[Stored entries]
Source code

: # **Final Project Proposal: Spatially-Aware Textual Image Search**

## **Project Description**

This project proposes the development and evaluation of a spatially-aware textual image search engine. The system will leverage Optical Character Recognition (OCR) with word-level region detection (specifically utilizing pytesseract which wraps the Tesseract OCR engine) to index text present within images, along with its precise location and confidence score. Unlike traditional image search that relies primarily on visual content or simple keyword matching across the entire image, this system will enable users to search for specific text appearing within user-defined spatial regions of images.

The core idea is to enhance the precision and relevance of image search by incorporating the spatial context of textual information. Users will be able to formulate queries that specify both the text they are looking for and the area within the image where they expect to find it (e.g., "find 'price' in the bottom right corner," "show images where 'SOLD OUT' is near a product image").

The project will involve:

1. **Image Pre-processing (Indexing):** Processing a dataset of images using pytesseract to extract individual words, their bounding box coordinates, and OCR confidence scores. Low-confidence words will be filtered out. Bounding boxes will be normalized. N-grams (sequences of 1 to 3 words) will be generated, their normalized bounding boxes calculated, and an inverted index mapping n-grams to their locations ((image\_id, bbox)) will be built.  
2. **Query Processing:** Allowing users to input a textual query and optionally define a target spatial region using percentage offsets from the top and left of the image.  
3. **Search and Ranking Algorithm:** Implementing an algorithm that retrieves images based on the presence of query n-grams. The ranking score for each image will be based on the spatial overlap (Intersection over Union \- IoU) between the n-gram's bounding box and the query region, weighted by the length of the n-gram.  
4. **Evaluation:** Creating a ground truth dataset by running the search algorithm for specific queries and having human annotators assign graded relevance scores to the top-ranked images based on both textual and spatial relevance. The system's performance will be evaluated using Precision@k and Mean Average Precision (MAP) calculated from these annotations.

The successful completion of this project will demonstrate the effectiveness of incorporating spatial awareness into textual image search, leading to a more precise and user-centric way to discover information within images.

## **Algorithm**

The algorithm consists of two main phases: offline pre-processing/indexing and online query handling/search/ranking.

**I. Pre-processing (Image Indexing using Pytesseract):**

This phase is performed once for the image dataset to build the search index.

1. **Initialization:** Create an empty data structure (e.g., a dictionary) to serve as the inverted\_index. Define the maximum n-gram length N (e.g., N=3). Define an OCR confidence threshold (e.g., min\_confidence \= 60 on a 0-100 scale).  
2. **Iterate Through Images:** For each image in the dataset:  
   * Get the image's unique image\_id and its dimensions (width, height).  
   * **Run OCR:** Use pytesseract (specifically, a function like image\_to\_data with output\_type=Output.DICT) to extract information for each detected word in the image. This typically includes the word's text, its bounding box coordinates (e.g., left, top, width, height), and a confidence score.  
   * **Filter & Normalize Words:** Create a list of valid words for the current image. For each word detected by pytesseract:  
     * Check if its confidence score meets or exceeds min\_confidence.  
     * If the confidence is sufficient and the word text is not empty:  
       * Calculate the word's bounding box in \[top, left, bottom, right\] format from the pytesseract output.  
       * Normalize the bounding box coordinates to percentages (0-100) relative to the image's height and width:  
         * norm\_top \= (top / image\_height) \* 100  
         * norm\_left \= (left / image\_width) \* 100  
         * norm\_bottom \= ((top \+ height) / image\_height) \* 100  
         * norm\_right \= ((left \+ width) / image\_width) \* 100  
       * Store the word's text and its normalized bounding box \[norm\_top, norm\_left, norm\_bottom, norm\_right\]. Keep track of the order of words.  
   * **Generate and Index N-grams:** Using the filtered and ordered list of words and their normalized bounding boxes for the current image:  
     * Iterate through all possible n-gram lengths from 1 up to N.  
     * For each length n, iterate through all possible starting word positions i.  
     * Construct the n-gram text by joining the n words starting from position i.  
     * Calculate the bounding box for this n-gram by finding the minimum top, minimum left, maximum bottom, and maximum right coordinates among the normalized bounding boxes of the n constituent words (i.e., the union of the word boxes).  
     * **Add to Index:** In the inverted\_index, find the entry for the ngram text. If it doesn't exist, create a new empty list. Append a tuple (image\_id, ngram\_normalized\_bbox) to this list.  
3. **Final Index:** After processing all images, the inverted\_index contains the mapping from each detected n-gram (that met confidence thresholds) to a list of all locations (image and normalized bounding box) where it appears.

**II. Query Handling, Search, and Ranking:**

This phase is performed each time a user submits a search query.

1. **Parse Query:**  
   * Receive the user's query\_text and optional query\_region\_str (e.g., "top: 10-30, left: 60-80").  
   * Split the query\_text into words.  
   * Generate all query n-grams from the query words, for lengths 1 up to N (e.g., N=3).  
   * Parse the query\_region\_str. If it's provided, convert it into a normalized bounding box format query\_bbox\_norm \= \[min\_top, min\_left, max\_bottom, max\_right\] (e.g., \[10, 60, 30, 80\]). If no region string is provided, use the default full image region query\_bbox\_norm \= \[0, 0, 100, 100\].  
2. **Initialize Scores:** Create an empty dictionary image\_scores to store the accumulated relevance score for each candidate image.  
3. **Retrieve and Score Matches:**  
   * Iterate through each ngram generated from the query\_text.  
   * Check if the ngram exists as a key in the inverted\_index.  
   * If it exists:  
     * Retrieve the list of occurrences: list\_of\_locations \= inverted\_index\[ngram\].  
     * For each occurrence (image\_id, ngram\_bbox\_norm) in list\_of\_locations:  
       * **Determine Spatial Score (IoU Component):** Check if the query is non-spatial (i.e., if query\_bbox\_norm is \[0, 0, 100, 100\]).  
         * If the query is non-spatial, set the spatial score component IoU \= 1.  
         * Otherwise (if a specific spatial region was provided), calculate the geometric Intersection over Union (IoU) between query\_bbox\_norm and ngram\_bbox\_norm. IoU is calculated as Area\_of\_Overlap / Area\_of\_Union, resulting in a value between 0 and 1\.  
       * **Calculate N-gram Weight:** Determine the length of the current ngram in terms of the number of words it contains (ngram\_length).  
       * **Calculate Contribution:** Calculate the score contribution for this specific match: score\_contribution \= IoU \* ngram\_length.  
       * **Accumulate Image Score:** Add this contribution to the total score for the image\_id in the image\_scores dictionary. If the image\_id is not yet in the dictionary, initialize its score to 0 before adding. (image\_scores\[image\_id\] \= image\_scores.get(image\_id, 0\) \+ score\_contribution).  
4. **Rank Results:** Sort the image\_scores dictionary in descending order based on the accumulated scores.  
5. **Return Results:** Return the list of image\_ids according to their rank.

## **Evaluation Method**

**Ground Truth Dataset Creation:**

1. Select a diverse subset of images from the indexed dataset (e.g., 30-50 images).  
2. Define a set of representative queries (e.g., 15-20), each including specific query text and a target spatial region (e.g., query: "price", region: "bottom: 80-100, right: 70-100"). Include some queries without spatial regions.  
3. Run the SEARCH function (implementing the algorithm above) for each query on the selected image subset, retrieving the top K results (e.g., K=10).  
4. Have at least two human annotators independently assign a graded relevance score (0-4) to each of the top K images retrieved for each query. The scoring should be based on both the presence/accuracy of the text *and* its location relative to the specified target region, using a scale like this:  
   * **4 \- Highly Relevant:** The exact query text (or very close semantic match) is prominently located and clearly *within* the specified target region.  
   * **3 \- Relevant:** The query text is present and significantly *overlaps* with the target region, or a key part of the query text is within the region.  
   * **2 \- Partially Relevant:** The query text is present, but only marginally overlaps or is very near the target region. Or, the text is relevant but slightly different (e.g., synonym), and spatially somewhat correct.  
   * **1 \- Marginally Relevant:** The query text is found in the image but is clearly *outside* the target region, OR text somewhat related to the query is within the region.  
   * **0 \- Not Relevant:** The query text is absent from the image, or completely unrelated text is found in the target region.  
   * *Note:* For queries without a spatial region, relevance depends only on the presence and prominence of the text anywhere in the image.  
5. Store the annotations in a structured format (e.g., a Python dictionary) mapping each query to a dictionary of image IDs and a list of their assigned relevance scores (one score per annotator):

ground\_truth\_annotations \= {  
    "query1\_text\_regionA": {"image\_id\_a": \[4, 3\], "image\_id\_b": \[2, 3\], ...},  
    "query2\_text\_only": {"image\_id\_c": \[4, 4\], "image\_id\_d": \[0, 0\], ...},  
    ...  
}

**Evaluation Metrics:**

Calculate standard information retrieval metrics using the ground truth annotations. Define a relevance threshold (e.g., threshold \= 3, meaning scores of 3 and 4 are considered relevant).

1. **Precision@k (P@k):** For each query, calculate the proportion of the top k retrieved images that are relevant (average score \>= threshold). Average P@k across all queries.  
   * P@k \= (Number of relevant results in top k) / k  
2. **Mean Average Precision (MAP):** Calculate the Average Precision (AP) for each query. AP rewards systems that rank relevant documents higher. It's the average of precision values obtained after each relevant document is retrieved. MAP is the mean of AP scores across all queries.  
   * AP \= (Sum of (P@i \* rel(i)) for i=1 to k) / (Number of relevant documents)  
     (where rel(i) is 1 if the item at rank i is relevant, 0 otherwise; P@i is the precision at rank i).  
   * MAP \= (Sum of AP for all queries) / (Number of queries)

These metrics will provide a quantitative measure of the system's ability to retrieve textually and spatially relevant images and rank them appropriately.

- What to do -
Write out again, unchanged, every line from the start of the records through the line that contains "This project proposes", inclusive.

- Task answer -
Source code

: # **Final Project Proposal: Spatially-Aware Textual Image Search**

## **Project Description**

This project proposes the development and evaluation of a spatially-aware textual image search engine. The system will leverage Optical Character Recognition (OCR) with word-level region detection (specifically utilizing pytesseract which wraps the Tesseract OCR engine) to index text present within images, along with its precise location and confidence score. Unlike traditional image search that relies primarily on visual content or simple keyword matching across the entire image, this system will enable users to search for specific text appearing within user-defined spatial regions of images.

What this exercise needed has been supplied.